*Exercise description:* Please give back word for word the lines of the material below between the line containing "right ear: (91, 169)" and the line containing "left ankle: (271, 380)", inclusive.

START Task data

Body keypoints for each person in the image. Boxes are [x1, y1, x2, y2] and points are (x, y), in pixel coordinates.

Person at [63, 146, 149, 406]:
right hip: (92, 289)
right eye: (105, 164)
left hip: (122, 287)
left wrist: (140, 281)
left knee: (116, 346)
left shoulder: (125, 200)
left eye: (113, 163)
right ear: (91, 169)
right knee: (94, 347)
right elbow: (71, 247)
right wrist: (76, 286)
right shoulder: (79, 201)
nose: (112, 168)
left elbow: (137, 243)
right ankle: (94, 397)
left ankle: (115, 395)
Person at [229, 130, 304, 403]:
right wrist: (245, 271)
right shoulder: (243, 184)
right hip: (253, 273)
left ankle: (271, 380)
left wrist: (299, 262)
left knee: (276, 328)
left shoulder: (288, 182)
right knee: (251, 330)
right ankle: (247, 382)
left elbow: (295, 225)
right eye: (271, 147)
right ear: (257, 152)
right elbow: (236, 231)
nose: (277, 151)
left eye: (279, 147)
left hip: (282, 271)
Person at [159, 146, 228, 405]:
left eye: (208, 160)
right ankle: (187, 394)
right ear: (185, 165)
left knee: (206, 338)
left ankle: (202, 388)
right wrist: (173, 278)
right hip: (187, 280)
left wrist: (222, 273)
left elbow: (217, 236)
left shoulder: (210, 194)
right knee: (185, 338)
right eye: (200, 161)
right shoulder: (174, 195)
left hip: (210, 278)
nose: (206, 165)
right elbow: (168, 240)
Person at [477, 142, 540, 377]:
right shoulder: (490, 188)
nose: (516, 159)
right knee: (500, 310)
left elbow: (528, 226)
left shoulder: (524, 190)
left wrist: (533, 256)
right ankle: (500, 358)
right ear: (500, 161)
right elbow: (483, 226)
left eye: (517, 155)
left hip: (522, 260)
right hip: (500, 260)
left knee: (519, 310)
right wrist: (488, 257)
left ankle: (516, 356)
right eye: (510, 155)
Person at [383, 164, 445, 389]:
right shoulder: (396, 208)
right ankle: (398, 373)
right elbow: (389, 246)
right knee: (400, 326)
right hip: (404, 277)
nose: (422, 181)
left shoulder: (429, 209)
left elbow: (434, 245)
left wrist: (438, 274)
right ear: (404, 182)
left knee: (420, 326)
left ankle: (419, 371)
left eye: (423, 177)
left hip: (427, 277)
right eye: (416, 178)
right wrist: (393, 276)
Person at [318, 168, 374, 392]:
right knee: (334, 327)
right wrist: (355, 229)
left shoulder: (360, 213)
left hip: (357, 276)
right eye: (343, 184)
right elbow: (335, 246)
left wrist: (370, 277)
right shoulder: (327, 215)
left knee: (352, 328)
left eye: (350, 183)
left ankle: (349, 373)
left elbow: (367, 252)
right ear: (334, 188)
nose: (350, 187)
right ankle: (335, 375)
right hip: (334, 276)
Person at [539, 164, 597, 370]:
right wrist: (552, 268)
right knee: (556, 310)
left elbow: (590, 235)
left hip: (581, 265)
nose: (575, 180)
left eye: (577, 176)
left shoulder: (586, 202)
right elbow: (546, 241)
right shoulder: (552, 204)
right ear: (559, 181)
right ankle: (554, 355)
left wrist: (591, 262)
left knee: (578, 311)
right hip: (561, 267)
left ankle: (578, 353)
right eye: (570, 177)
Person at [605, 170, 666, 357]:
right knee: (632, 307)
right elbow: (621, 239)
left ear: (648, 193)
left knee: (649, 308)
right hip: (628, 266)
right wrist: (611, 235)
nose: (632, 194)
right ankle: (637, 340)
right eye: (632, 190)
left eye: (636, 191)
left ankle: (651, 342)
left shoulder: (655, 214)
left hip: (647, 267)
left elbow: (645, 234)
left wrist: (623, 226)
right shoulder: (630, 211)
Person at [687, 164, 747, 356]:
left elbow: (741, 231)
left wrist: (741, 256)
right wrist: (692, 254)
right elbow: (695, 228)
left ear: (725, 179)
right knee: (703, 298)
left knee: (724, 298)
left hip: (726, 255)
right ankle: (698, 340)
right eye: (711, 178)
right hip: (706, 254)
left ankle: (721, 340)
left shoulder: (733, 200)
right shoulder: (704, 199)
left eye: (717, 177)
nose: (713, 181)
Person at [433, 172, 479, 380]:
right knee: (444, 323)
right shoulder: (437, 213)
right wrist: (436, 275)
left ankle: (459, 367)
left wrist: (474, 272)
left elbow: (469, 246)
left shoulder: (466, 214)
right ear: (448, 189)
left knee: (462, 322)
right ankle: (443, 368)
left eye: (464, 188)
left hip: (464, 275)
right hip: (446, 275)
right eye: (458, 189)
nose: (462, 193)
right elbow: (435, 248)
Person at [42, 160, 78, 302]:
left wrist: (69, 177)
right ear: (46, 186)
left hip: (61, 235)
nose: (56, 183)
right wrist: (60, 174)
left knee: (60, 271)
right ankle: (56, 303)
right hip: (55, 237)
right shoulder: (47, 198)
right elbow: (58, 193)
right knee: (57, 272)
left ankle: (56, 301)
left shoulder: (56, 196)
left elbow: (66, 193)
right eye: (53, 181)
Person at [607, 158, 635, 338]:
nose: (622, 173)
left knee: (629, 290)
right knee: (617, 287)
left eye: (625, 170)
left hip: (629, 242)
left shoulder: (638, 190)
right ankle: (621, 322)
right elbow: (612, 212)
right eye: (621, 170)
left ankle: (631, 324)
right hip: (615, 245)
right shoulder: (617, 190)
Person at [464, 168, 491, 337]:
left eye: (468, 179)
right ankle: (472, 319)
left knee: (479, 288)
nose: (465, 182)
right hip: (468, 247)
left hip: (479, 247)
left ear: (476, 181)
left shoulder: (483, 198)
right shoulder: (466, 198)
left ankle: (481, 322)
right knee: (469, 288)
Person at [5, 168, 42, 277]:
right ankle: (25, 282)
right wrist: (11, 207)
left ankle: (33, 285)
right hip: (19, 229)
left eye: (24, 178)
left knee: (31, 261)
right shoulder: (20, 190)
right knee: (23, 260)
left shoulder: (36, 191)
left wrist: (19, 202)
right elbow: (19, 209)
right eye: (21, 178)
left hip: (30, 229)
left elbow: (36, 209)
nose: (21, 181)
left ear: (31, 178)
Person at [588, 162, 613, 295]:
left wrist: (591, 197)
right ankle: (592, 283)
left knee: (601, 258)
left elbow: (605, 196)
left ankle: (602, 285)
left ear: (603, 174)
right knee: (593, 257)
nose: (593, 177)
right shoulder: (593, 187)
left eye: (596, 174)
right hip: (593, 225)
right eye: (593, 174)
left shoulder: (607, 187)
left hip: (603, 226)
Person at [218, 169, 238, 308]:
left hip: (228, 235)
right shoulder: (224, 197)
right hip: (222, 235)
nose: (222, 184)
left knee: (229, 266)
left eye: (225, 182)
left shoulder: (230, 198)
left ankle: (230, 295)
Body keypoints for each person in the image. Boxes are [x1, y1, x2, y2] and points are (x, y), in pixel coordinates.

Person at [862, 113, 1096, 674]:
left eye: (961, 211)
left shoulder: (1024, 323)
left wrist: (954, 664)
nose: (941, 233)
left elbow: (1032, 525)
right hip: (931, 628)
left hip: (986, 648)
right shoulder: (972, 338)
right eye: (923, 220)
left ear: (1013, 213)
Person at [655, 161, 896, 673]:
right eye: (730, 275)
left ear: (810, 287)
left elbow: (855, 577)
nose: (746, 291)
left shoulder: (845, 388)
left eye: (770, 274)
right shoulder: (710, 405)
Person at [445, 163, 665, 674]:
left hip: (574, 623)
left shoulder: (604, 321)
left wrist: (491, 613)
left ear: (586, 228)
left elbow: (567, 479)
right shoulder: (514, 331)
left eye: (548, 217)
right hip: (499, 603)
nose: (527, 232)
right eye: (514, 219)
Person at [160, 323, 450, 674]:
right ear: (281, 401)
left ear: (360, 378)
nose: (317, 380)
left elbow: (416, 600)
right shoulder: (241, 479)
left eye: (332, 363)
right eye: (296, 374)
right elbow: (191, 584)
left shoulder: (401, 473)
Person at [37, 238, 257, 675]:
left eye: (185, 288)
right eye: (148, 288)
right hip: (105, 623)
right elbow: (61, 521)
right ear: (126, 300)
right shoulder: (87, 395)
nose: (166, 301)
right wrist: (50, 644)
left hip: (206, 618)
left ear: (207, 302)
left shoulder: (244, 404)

END Task data

*Answer to the exercise:*
right ear: (91, 169)
right knee: (94, 347)
right elbow: (71, 247)
right wrist: (76, 286)
right shoulder: (79, 201)
nose: (112, 168)
left elbow: (137, 243)
right ankle: (94, 397)
left ankle: (115, 395)
Person at [229, 130, 304, 403]:
right wrist: (245, 271)
right shoulder: (243, 184)
right hip: (253, 273)
left ankle: (271, 380)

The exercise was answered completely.